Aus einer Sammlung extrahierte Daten
=====

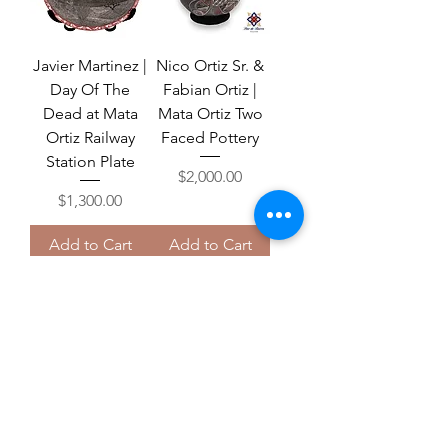
Javier Martinez |
Nico Ortiz Sr. &
Day Of The
Fabian Ortiz |
Dead at Mata
Mata Ortiz Two
Ortiz Railway
Faced Pottery
Station Plate
Price
$2,000.00
Price
$1,300.00
Add to Cart
Add to Cart
Free U.S. Shipping
Juan Quezada |
Nico Ortiz Jr. |
White Serpent |
Black Mata Ortiz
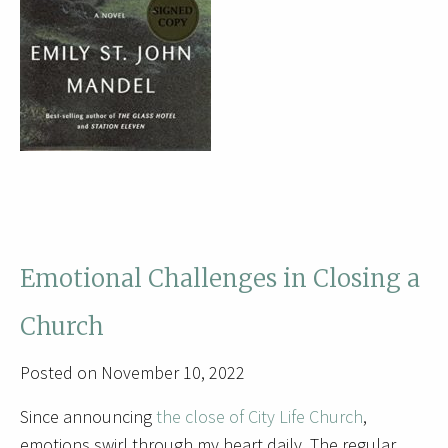
Emotional Challenges in Closing a
Church
Posted on November 10, 2022
Since announcing
the close of City Life Church
,
emotions swirl through my heart daily. The regular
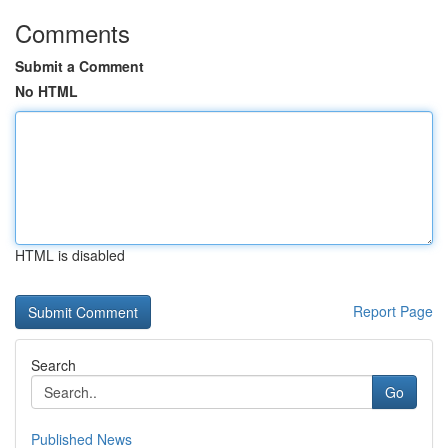
Comments
Submit a Comment
No HTML
HTML is disabled
Report Page
Search
Go
Published News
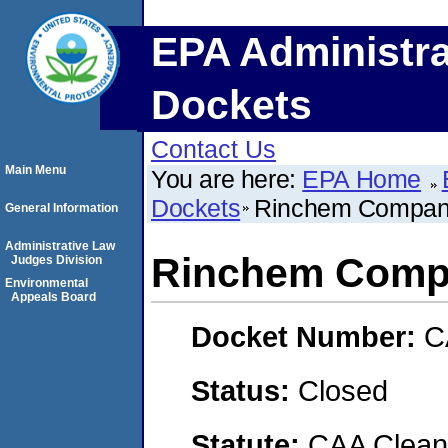
EPA Administra
Dockets
Contact Us
Main Menu
You are here:
EPA Home
Dockets
Rinchem Company
General Information
Administrative Law
Rinchem Compa
Judges Division
Environmental
Appeals Board
Docket Number:
C
Status:
Closed
Statute:
CAA Clean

=====

▸ **Aufgabe**:
Stelle sämtliche Zeilen aller Datensätze als JSON-Liste von Zeichenketten dar, je Zeile ein Eintrag und ohne Leerzeilen. Die Bildverweise bleiben in der Antwort weg.

▸ **Antwortbereich**:
[
  "Javier Martinez |",
  "Nico Ortiz Sr. &",
  "Day Of The",
  "Fabian Ortiz |",
  "Dead at Mata",
  "Mata Ortiz Two",
  "Ortiz Railway",
  "Faced Pottery",
  "Station Plate",
  "Price",
  "$2,000.00",
  "Price",
  "$1,300.00",
  "Add to Cart",
  "Add to Cart",
  "Free U.S. Shipping",
  "Juan Quezada |",
  "Nico Ortiz Jr. |",
  "White Serpent |",
  "Black Mata Ortiz",
  "Emotional Challenges in Closing a",
  "Church",
  "Posted on November 10, 2022",
  "Since announcing",
  "the close of City Life Church",
  ",",
  "emotions swirl through my heart daily. The regular",
  "Comments",
  "Submit a Comment",
  "No HTML",
  "HTML is disabled",
  "Report Page",
  "Search",
  "Go",
  "Published News",
  "EPA Administra",
  "Dockets",
  "Contact Us",
  "Main Menu",
  "You are here:",
  "EPA Home",
  "Dockets",
  "Rinchem Company",
  "General Information",
  "Administrative Law",
  "Rinchem Compa",
  "Judges Division",
  "Environmental",
  "Appeals Board",
  "Docket Number:",
  "C",
  "Status:",
  "Closed",
  "Statute:",
  "CAA Clean"
]